**Texto de estudio**
§ §
La mañana del 29 de agosto, al cumplirse los cuatrocientos años de la muerte de Atahualpa, ofreció una misa de difuntos con banda de pueblo y música indígena en el Sagrario de la Catedral asistiendo con su esposa e hijos de riguroso luto. El acto revistió de gran solemnidad. La municipalidad de Santa Elena le donó un terrenito de 250 m2 en la ensenada de Chipipe pero lo perdió, cuando 5.000 gringos ocuparon la puntilla en enero de 1942 para construir la base naval.

Como la historia de don Luís Felipe es una saga de mucho interés cabe indicar que en 1911 él y su hermano Lorenzo viajaron en tren a Guayaquil y a bordo de un motovelero siguieron a Piura y Lima donde Lorenzo se quedó a trabajar en un taller mecánico, casó y tuvo descendencia. Luis Felipe, en cambio, partió en un carguero a Panamá y Nueva York, allí aprendió el inglés. A los veinte y dos años vivía en Londres sin olvidar sus ideas funambulescas, pues desde niño había escuchado viejas historias sobre la comunidad de Cacha, que desapareció durante el terremoto de 1639 tierra ancestral de la real familia Duchicela de origen Puruhá. De su estadía en Londres ha quedado una rara fotografía suya con la siguiente leyenda “His Royal highness Duchicela XXVI, a direct descendant of ancient Royal family of Ecuador, South America”.

Hablando quechua, español, inglés y tocando piano, a fines de la década de los años 20, puso carpa en la plaza de la Victoria para enseñar inglés. Después abrió una escuela en su domicilio (calle 6 de Marzo No. 704 entre Aguirre y Luque) y al final fue profesor en el colegio Tomás Martínez.
§ §
[Datos guardados]
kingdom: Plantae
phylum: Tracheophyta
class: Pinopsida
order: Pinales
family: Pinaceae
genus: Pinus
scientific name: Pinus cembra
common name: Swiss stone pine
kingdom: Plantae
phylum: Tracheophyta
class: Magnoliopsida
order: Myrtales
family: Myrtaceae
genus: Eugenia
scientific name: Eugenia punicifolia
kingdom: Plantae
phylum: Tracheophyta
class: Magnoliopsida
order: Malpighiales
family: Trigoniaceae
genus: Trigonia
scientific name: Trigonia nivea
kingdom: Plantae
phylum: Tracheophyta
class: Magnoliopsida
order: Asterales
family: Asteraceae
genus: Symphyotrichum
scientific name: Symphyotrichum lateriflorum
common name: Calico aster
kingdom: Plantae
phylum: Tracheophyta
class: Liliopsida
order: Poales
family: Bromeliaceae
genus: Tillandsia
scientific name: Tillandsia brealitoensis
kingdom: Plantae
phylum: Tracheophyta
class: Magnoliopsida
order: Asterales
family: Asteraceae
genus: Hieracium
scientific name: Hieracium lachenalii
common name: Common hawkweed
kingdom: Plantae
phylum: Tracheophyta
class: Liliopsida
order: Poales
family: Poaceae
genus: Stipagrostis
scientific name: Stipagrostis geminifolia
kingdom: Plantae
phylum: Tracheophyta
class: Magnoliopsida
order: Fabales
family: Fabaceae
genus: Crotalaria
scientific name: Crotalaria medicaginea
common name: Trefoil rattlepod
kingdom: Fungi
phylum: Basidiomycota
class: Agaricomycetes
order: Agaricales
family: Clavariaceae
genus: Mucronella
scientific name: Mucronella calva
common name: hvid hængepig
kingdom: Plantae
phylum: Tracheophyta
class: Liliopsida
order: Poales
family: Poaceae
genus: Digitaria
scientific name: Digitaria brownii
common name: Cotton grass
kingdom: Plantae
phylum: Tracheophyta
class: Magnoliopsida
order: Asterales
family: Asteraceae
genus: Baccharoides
§ §
**Tu objetivo**
Continúa el texto biográfico sobre don Luis Felipe a partir de su última oración.

**Respuesta del ejercicio**
Con el tiempo ahorró y pasó a construír un chalet propio y de madera en Gómez Rendón No. 2225 y Tungurahua, entonces en los extramuros de la ciudad, y abrió un pequeño comercio con cámaras fotográficas que importaba de Europa; pero la II Guerra le dañó el negocito. Era traductor comercial en Créditos Económicos, estaba afiliado a la Cámara de Comercio y actuaba asiduamente como respetable líder sindical.

En los años 50 casó a su hijo mayor en la iglesia de la Merced con gran aparato publicitario, pues el evento salió reseñado en todos los periódicos. Entró del brazo de la baronesa Carmencita Duroy d’ Bruignac Garbe Acevedo Díaz-Granados y Aguirre, hija del famoso general y barón por derecho propio Femando Duroy d’ Bruignac, príncipe de Palicao, título que le fuera conferido tras su brillante triunfo militar en la conquista de Indochina por franceses, durante el segundo imperio, el de Napoleón III.

Su hijo era el contador de la Standard Fruit y le trajo de Puctus, en 1952 “a la tía Tomasita que se apellidaba Bustos” y a quien don Luis Felipe no veía la bicoca de cuarenta y un años. Ella arribó de noche directamente al chalet, llegó de anaco y follón como aún es usual que se vistan las mujeres en Yaruquíes y con un canasto de granos que consumieron ambos hermanos en alegre algarabía.

Tres días después decidieron sacarla a pasear en camioneta para que conozca el bulevar y al bajarla en la plaza de San Francisco, lo primero que vio fue el letrero luminoso de luz de neón colocado en lo alto del edificio Fiore, el primero que tuvo Guayaquil y representaba una llave color celeste, de la cual caía en tres tiempos una gota de agua color blanco. Arrobada ante esa visión celestial, la anciana cayó de rodillas y bañado el rostro en lágrimas empezó a gritar puestos los brazos en cruz: “Gracias Dios mío por permitirme ver las maravillas del mundo”… y hubo que levantarla porque ya se arremolinaba la gente. Así éramos de buenos e inocentes los ecuatorianos de antaño.

En su ancianidad alegraba los sábados de mañana a la muchachada del barrio con cuentecillos y en palabras comprensibles les aconsejaba bien, regalándoles finalmente una monedita a cada uno. Los chicos le querían porque era un profesor, bondadosísimo, que sabía ganar sus confianzas.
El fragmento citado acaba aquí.